**Excerpted text**.
=== Section Start ===
What Are Seconds?

Learn about how we make the call when we determine "Seconds" quality pottery. Seconds are flawed pieces sold online at a discount, with a suggested donation to our Community Partner.

Seconds are available 3-4 times a year during online sales with a suggested donation to our Community Partner at checkout. Seconds are available in 4-packs of plates and bowls, and servingware, cups and mugs are available to purchase by the individual piece! You can also shop Seconds in person at our Seconds Pop-ups around the country throughout the year. Check our events page for the latest schedule.

Here at East Fork, our Quality Control team asks the following set of questions for every single pot we make to determine its quality: Is it functional? Is it safe? Is it beautiful? Does it reasonably meet the expectations we have established for customers? The answers to these questions determine which of our two quality levels each pot is assigned: Firsts (for first quality) or Seconds. Our team’s first and foremost concern is making sure your pots will be food safe and functional to use day in, day out. Like Firsts, all Seconds will be safe and functional.We only sell pots that are food safe. The primary differentiation between Firsts and Seconds is their aesthetic quality.

What is beautiful, though, is a matter of opinion; what’s pleasing to some might be off-putting to others, but we do our best to codify these variations. Our pots are made from dynamic materials from our earth so you can expect to see evidence of variations in surface and glaze application that can occur at any stage in our manufacturing process. If you are not a fan of variation and prefer a more uniform look from piece to piece, our Seconds pottery is most likely not for you—and that is okay!

We currently have six categories by which we define our standards and use to determine a pot’s quality: what can either pass through QC and out into the world as First Quality or what gets pulled and sold at a discounted rate as Seconds. These categories are Material, Forming, Trimming, Glazing, Firing, and Handling. A pot can be deemed Second Quality for failing to meet one or more of our expectations within each category. All of the categories are connected and dynamic due to the nature of working with natural elements–alongside the materials that comprise our clay, we even have to take into account the weather as we make pots! Here are a few examples below about what constitutes a Second.

Overhead view of a ceramic bowl in an off-white color with warping.


Warping is defined as pots that for one reason or another have come out of round, either due to variations in moisture content, uneven drying, or physical deformation. If a pot is out of round or the rim is not a consistent height all the way around, it’s considered a warped form and a Second. All warped Seconds will be able to sit flat on a table and are still entirely functional, but they might not stack as well with your firsts—as they say, variety is the spice of life.
=== Section End ===
**Work item**.
Write out the Seconds pottery text word for word, everything from "What Are Seconds?" down to "our Community Partner.". The listing has nothing to do with any of this.

**Information given**.
=== Section Start ===
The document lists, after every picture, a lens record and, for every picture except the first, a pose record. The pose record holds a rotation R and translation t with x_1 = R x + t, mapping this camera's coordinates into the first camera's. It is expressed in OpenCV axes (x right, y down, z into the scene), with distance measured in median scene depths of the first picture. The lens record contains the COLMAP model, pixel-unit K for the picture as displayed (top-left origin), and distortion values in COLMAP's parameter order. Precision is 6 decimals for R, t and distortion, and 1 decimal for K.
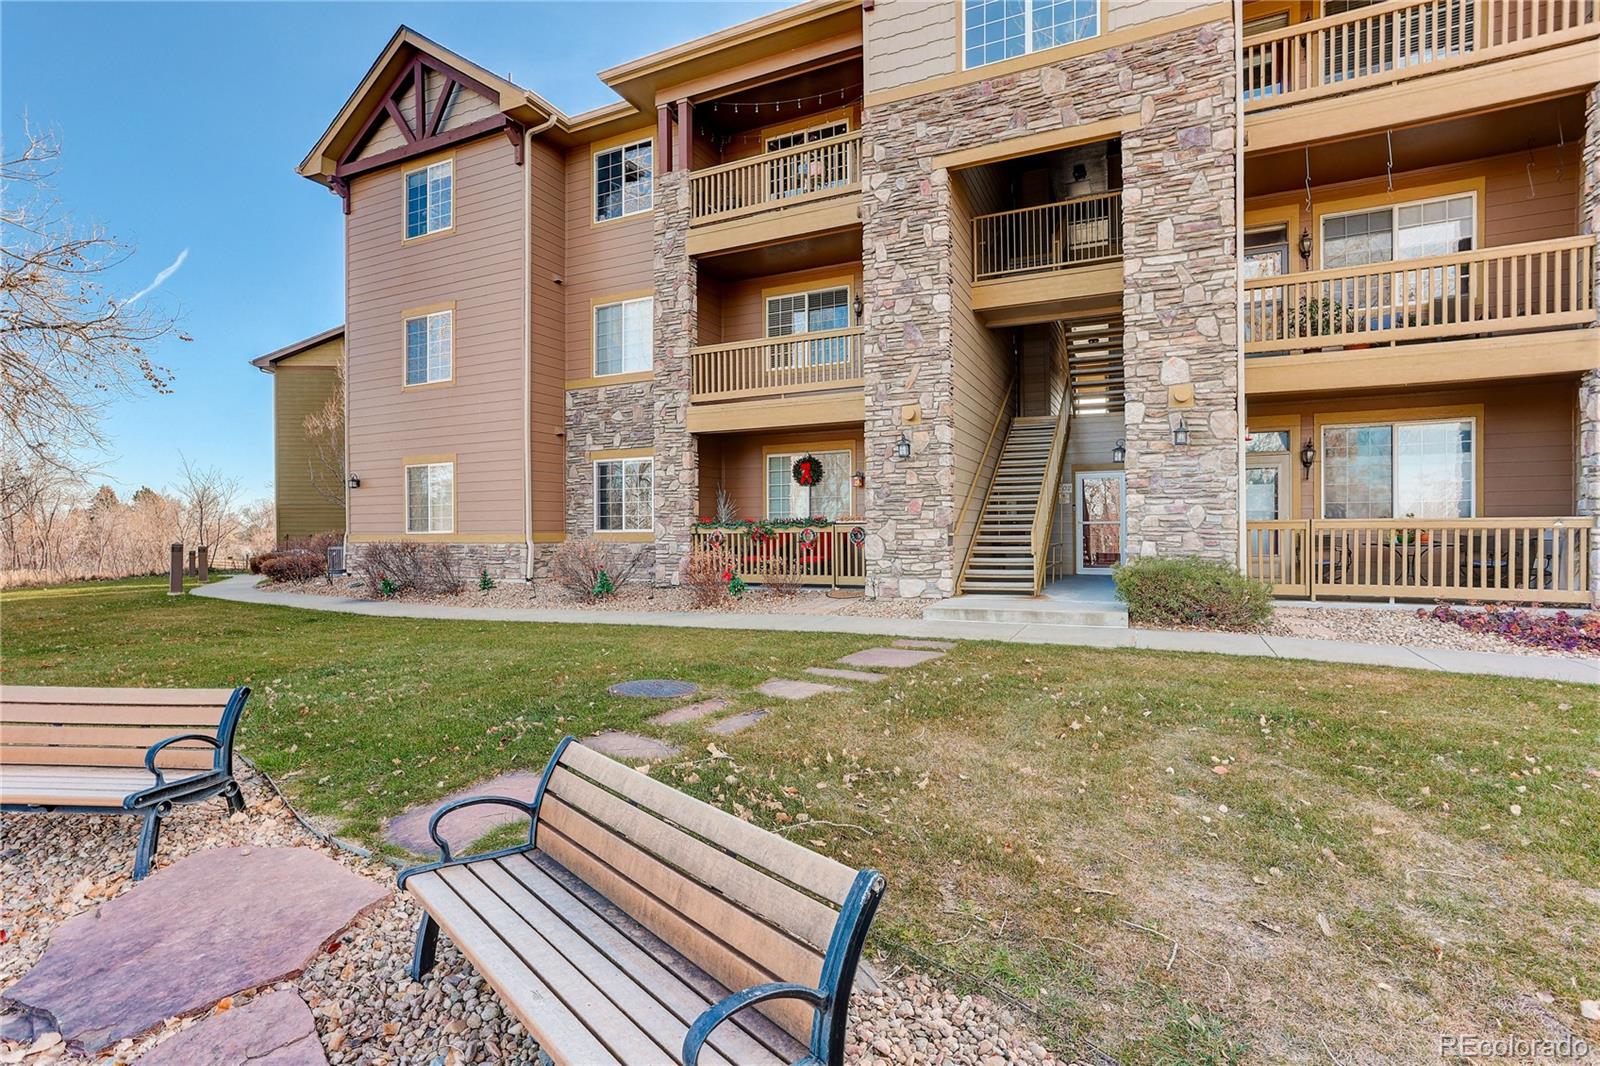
lens RADIAL K [[768.6, 0, 787.4], [0, 768.6, 535.6], [0, 0, 1]] dist [-0.054693, 0.037658]
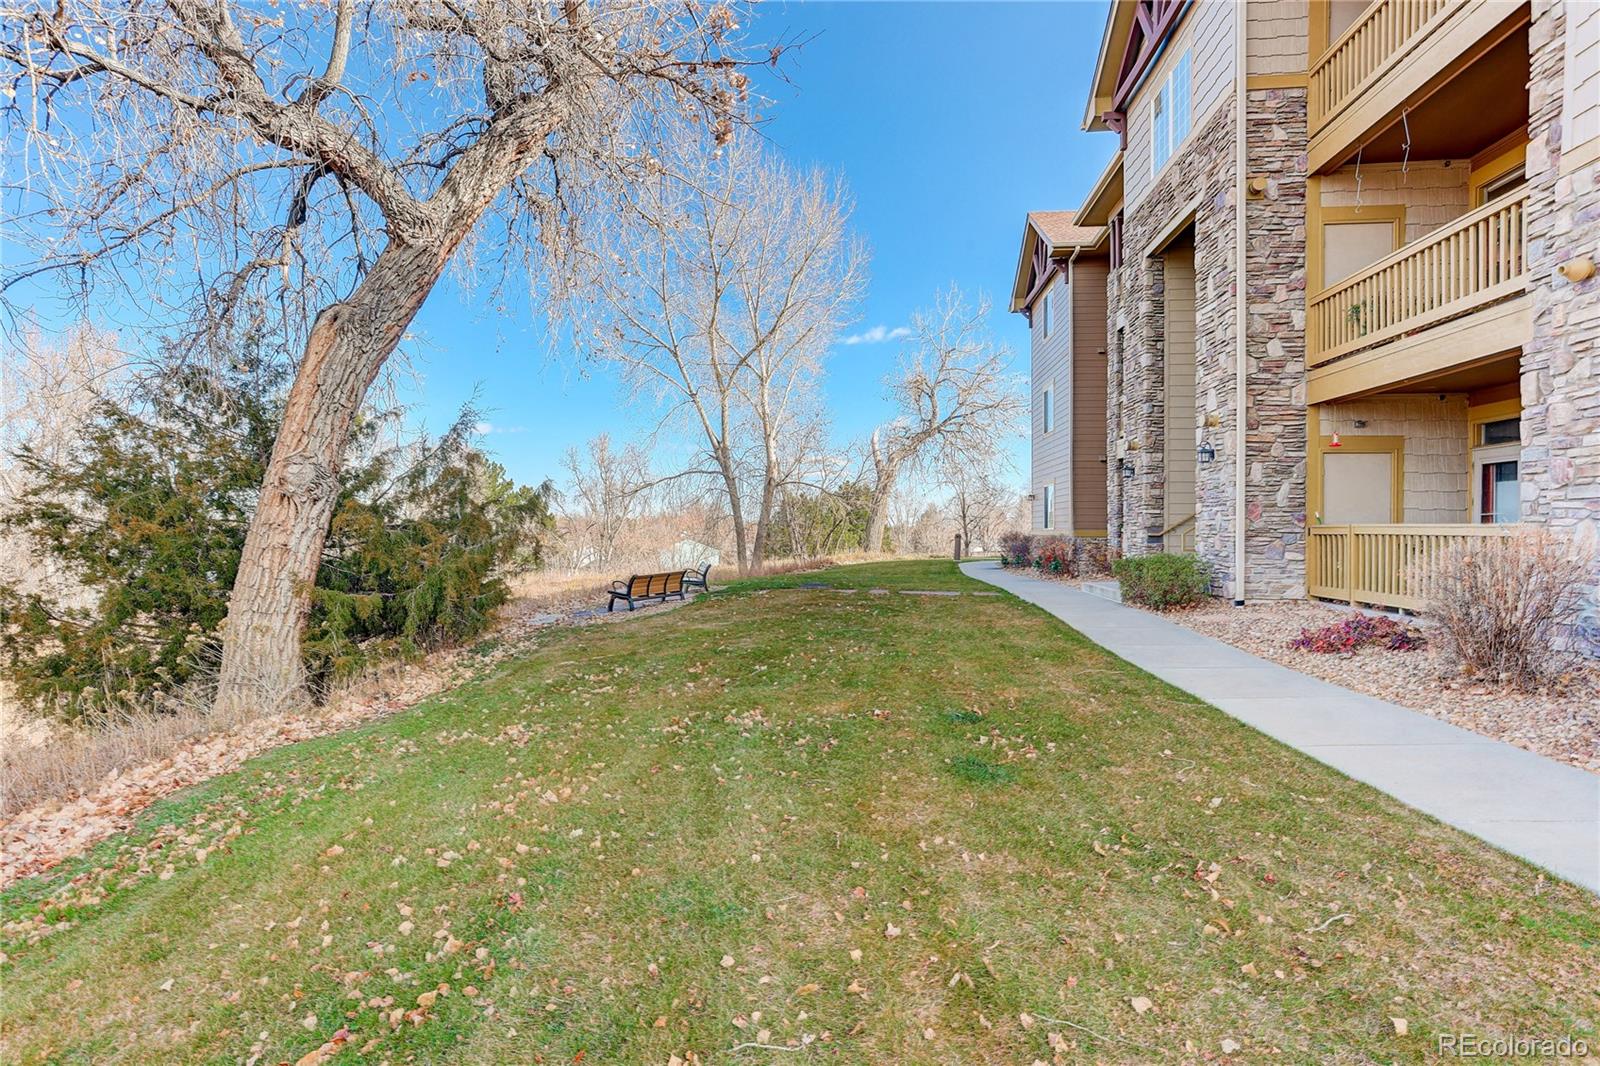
lens RADIAL K [[768.6, 0, 787.4], [0, 768.6, 535.6], [0, 0, 1]] dist [-0.054693, 0.037658]
pose [[0.345425, 0.010580, -0.938387, 0.871381], [-0.005919, 0.999941, 0.009096, -0.004473], [0.938428, 0.002412, 0.345467, -0.032165]]
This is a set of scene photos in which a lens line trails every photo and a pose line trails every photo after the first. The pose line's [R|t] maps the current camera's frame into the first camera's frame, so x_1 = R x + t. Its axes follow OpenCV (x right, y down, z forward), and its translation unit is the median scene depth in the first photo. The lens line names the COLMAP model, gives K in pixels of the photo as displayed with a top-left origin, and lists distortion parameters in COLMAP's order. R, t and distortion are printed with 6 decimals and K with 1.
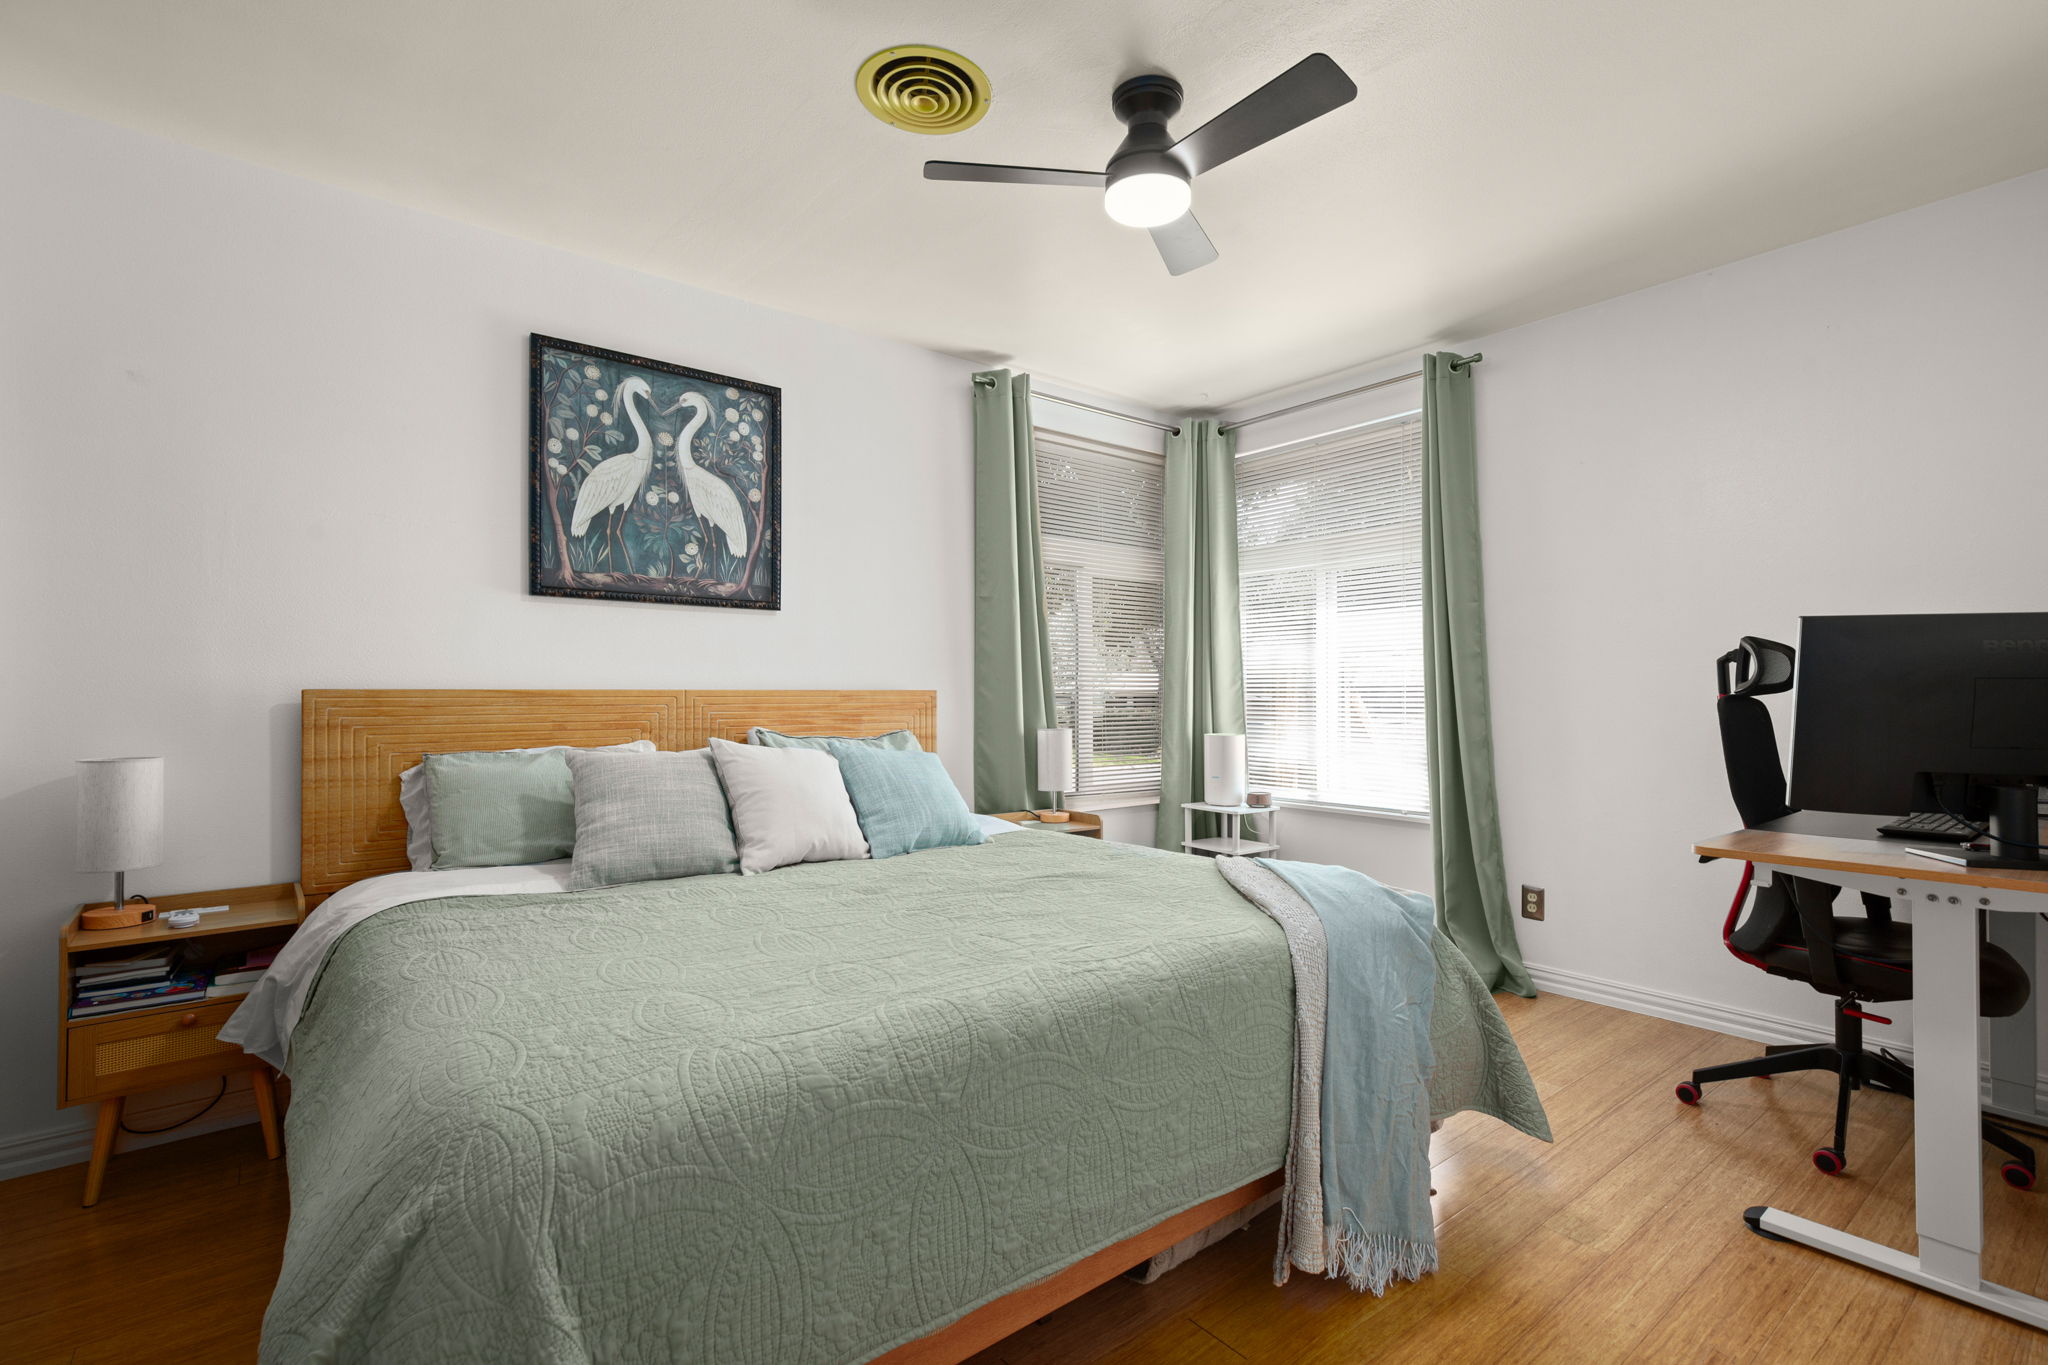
lens RADIAL K [[912.5, 0, 1024.0], [0, 912.5, 682.5], [0, 0, 1]] dist [-0.000135, -0.000061]
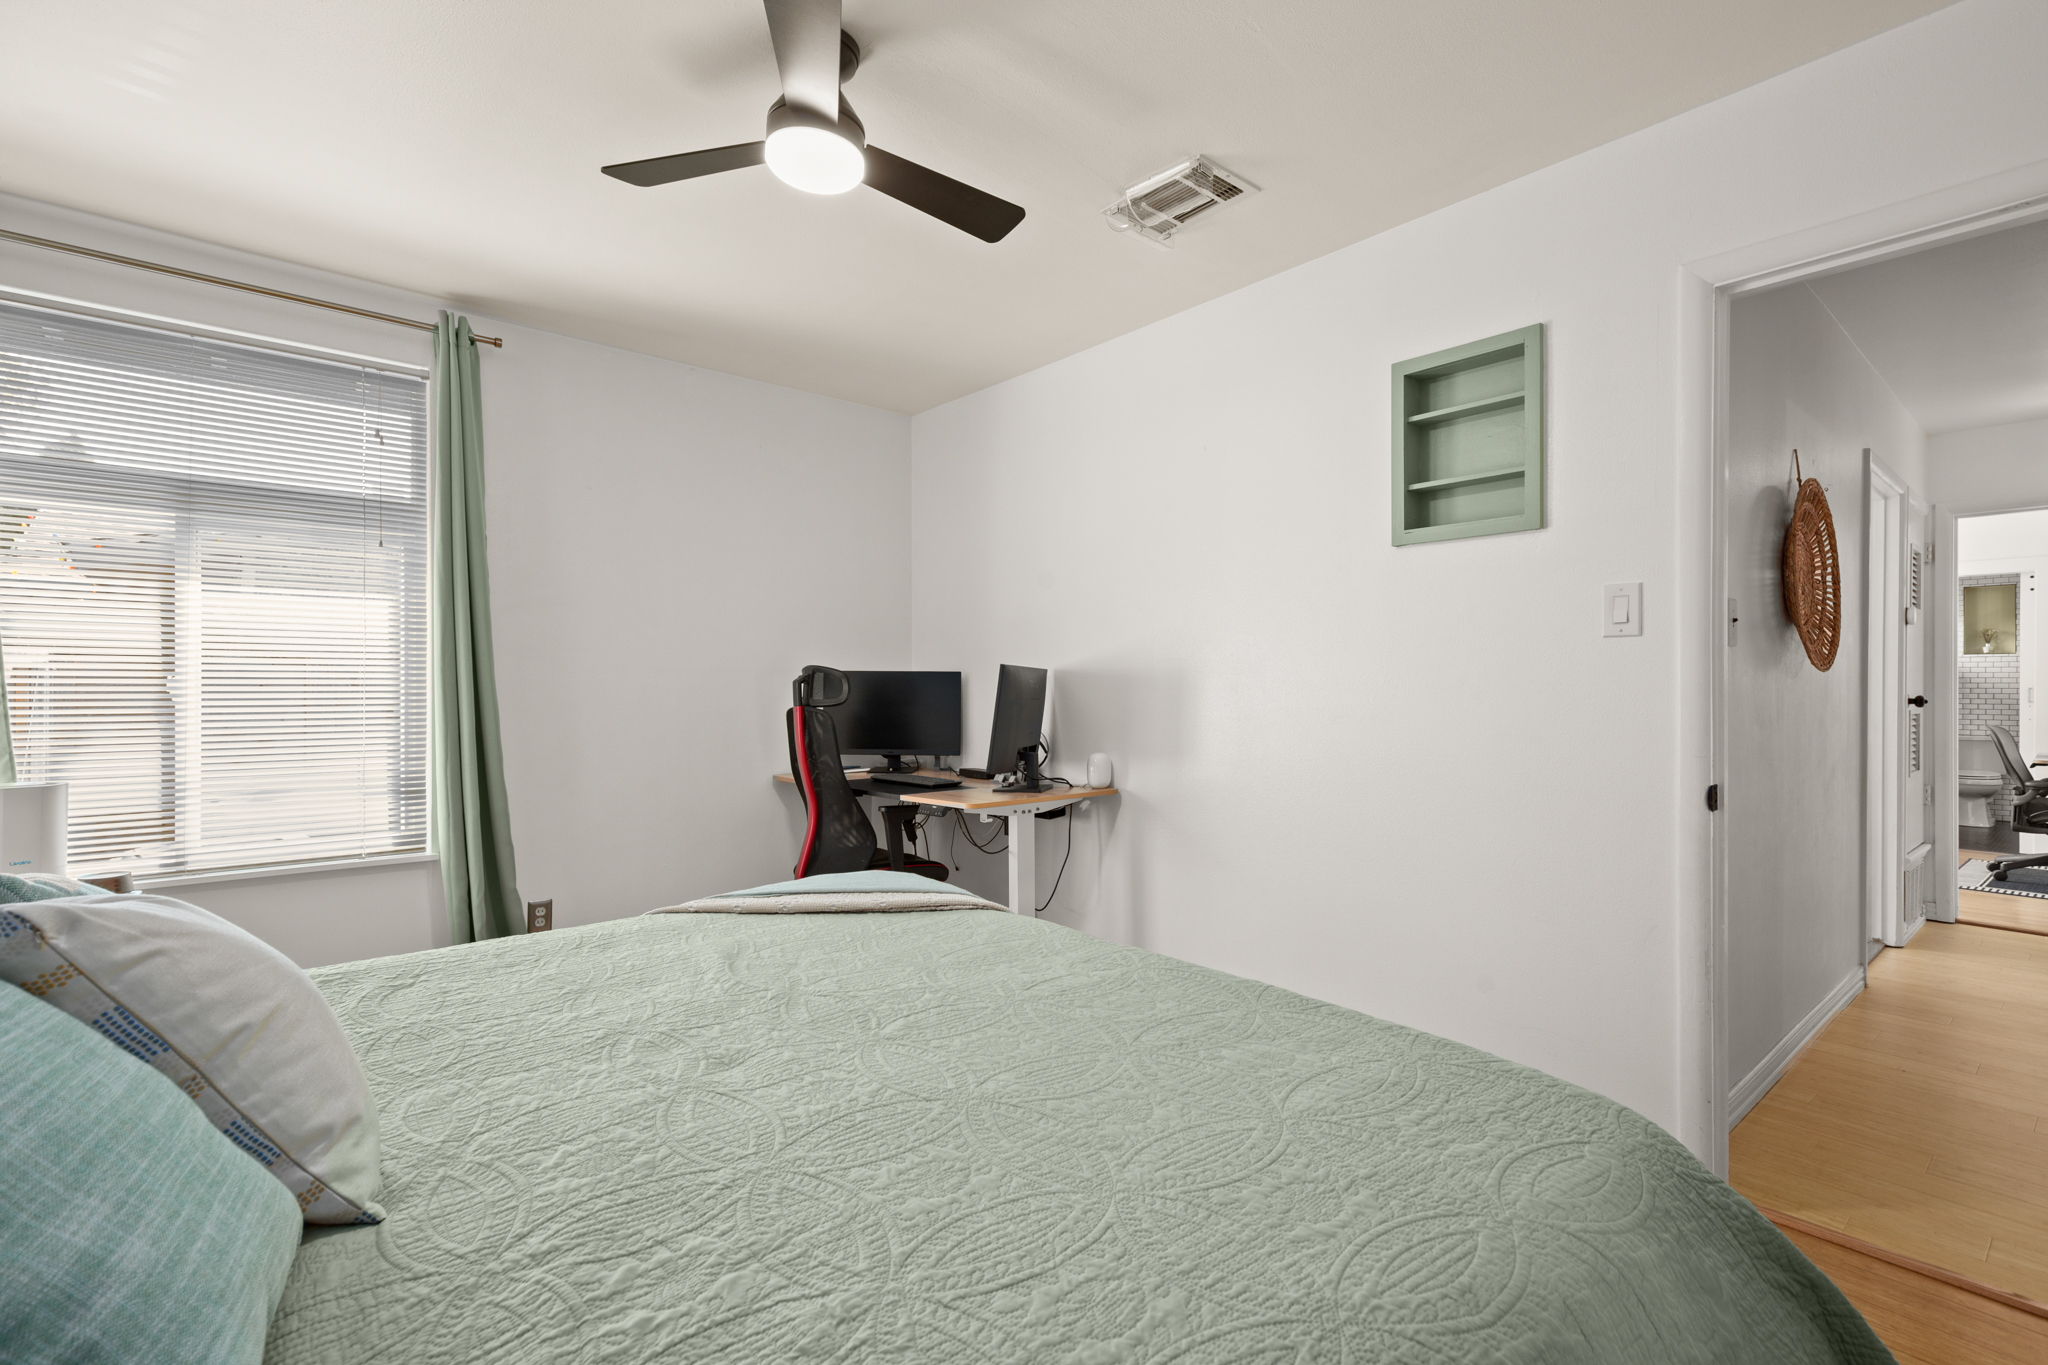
lens RADIAL K [[948.7, 0, 1024.0], [0, 948.7, 682.5], [0, 0, 1]] dist [-0.000658, -0.000074]
pose [[-0.025627, 0.010977, 0.999611, -0.486710], [-0.015528, 0.999815, -0.011377, -0.009621], [-0.999551, -0.015814, -0.025451, 0.503312]]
=== Section End ===
**Answer box**.
What Are Seconds?

Learn about how we make the call when we determine "Seconds" quality pottery. Seconds are flawed pieces sold online at a discount, with a suggested donation to our Community Partner.